Activity: Every entry gets copied exactly. No images go into the copy.

Given data:
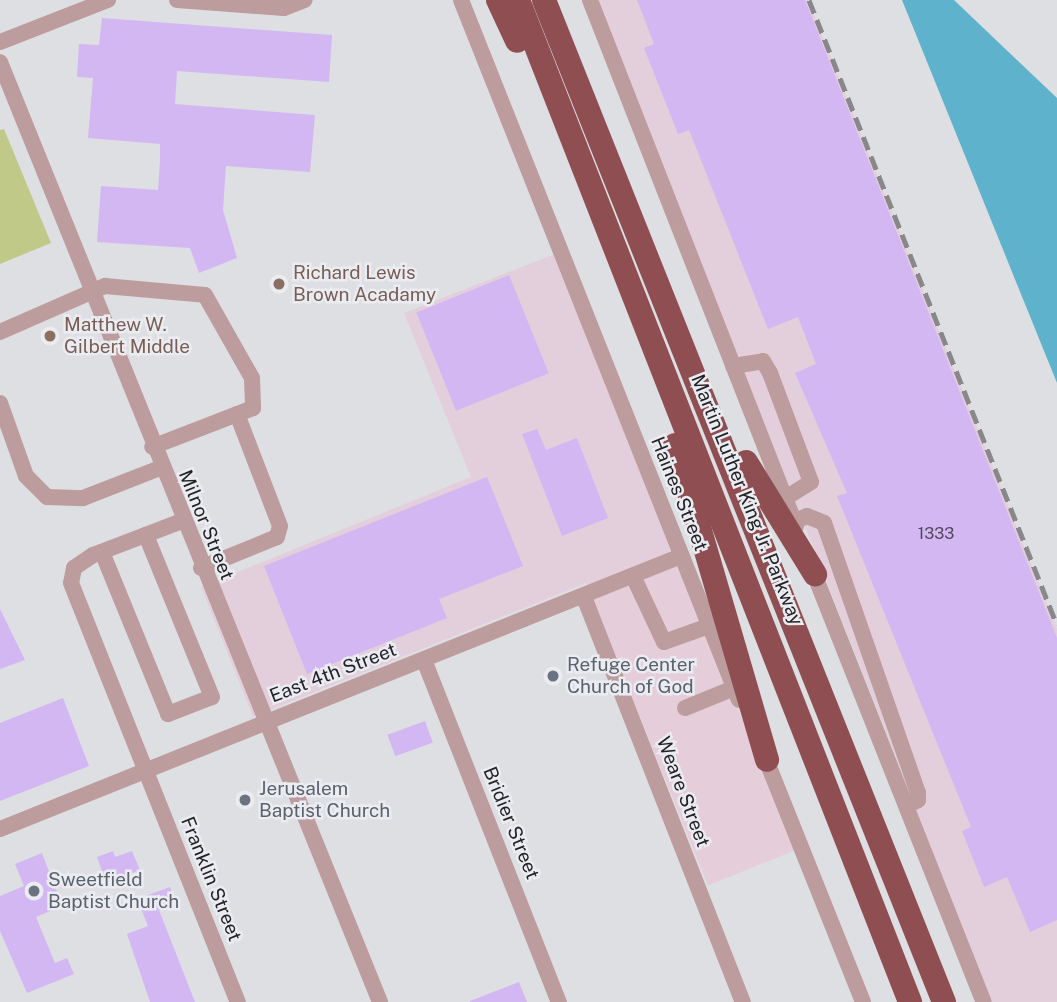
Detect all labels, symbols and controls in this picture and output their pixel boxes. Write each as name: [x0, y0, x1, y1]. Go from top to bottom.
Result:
place label: Richard Lewis Brown Acadamy: [293, 262, 436, 306]
marker: Richard Lewis Brown Acadamy: [271, 276, 287, 292]
place label: Matthew W. Gilbert Middle: [64, 314, 190, 358]
marker: Matthew W. Gilbert Middle: [42, 328, 58, 344]
street label: Martin Luther King Jr. Parkway: [686, 371, 808, 629]
street label: Haines Street: [646, 434, 712, 554]
street label: Milnor Street: [174, 467, 238, 583]
house number: 1333: [918, 524, 954, 544]
street label: East 4th Street: [266, 638, 400, 708]
place label: Refuge Center Church of God: [567, 654, 695, 698]
marker: Refuge Center Church of God: [545, 668, 561, 684]
street label: Weare Street: [651, 734, 715, 850]
street label: Bridier Street: [478, 763, 544, 883]
place label: Jerusalem Baptist Church: [259, 778, 390, 822]
marker: Jerusalem Baptist Church: [237, 792, 253, 808]
street label: Franklin Street: [176, 814, 246, 944]
place label: Sweetfield Baptist Church: [48, 869, 179, 913]
marker: Sweetfield Baptist Church: [26, 883, 42, 899]

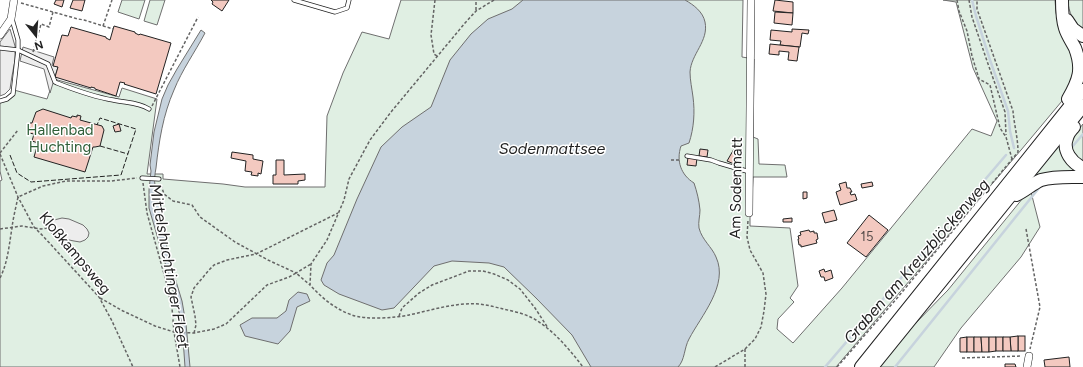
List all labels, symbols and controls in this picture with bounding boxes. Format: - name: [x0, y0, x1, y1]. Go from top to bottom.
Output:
- north arrow: [16, 16, 56, 56]
- text: N: [33, 38, 45, 53]
- park label: Hallenbad Huchting: [26, 121, 94, 156]
- street label: Am Sodenmatt: [726, 137, 746, 239]
- water label: Sodenmattsee: [499, 139, 606, 158]
- water label: Graben am Kreuzblöckenweg: [840, 175, 993, 348]
- water label: Mittelshuchtinger Fleet: [146, 182, 194, 351]
- street label: Kloßkampsweg: [35, 208, 115, 298]
- house number: 15: [861, 229, 873, 244]

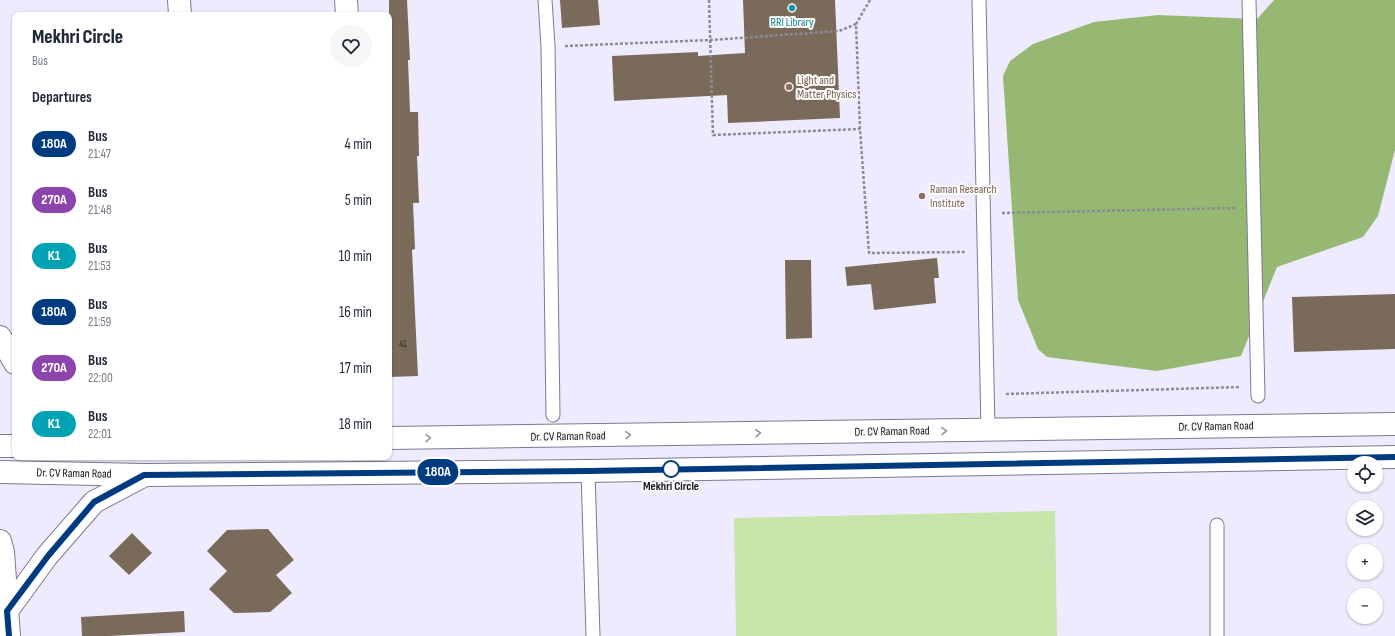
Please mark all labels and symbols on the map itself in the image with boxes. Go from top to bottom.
marker: RRI Library [787,3,797,13]
place label: RRI Library [770,15,814,30]
place label: Light and Matter Physics [797,73,857,102]
marker: Light and Matter Physics [784,82,794,92]
place label: Raman Research Institute [930,182,997,211]
marker: Raman Research Institute [917,191,927,201]
house number: 41 [399,338,407,350]
street label: Dr. CV Raman Road [1178,418,1254,435]
street label: Dr. CV Raman Road [854,423,930,440]
one-way arrow [941,427,947,435]
street label: Dr. CV Raman Road [530,428,606,445]
one-way arrow [755,429,761,437]
one-way arrow [625,431,631,439]
one-way arrow [425,434,431,442]
line badge: 180A [410,459,466,485]
marker: Mekhri Circle [662,460,680,478]
street label: Dr. CV Raman Road [36,465,112,482]
place label: Mekhri Circle [643,479,699,494]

Exercise result:
Detect all labels, symbols and controls in this picture and output their pixel boxes. Write each as name: [x0, y0, x1, y1]. Go from top to bottom.
Result:
place label: Richard Lewis Brown Acadamy: [293, 262, 436, 306]
marker: Richard Lewis Brown Acadamy: [271, 276, 287, 292]
place label: Matthew W. Gilbert Middle: [64, 314, 190, 358]
marker: Matthew W. Gilbert Middle: [42, 328, 58, 344]
street label: Martin Luther King Jr. Parkway: [686, 371, 808, 629]
street label: Haines Street: [646, 434, 712, 554]
street label: Milnor Street: [174, 467, 238, 583]
house number: 1333: [918, 524, 954, 544]
street label: East 4th Street: [266, 638, 400, 708]
place label: Refuge Center Church of God: [567, 654, 695, 698]
marker: Refuge Center Church of God: [545, 668, 561, 684]
street label: Weare Street: [651, 734, 715, 850]
street label: Bridier Street: [478, 763, 544, 883]
place label: Jerusalem Baptist Church: [259, 778, 390, 822]
marker: Jerusalem Baptist Church: [237, 792, 253, 808]
street label: Franklin Street: [176, 814, 246, 944]
place label: Sweetfield Baptist Church: [48, 869, 179, 913]
marker: Sweetfield Baptist Church: [26, 883, 42, 899]

List all labels, symbols and controls in this picture with bounding boxes. Format: - name: [x0, y0, x1, y1]. Go from top to bottom.
Output:
- north arrow: [16, 16, 56, 56]
- text: N: [33, 38, 45, 53]
- park label: Hallenbad Huchting: [26, 121, 94, 156]
- street label: Am Sodenmatt: [726, 137, 746, 239]
- water label: Sodenmattsee: [499, 139, 606, 158]
- water label: Graben am Kreuzblöckenweg: [840, 175, 993, 348]
- water label: Mittelshuchtinger Fleet: [146, 182, 194, 351]
- street label: Kloßkampsweg: [35, 208, 115, 298]
- house number: 15: [861, 229, 873, 244]

Please mark all labels and symbols on the map itself in the image with boxes. Go from top to bottom.
marker: RRI Library [787,3,797,13]
place label: RRI Library [770,15,814,30]
place label: Light and Matter Physics [797,73,857,102]
marker: Light and Matter Physics [784,82,794,92]
place label: Raman Research Institute [930,182,997,211]
marker: Raman Research Institute [917,191,927,201]
house number: 41 [399,338,407,350]
street label: Dr. CV Raman Road [1178,418,1254,435]
street label: Dr. CV Raman Road [854,423,930,440]
one-way arrow [941,427,947,435]
street label: Dr. CV Raman Road [530,428,606,445]
one-way arrow [755,429,761,437]
one-way arrow [625,431,631,439]
one-way arrow [425,434,431,442]
line badge: 180A [410,459,466,485]
marker: Mekhri Circle [662,460,680,478]
street label: Dr. CV Raman Road [36,465,112,482]
place label: Mekhri Circle [643,479,699,494]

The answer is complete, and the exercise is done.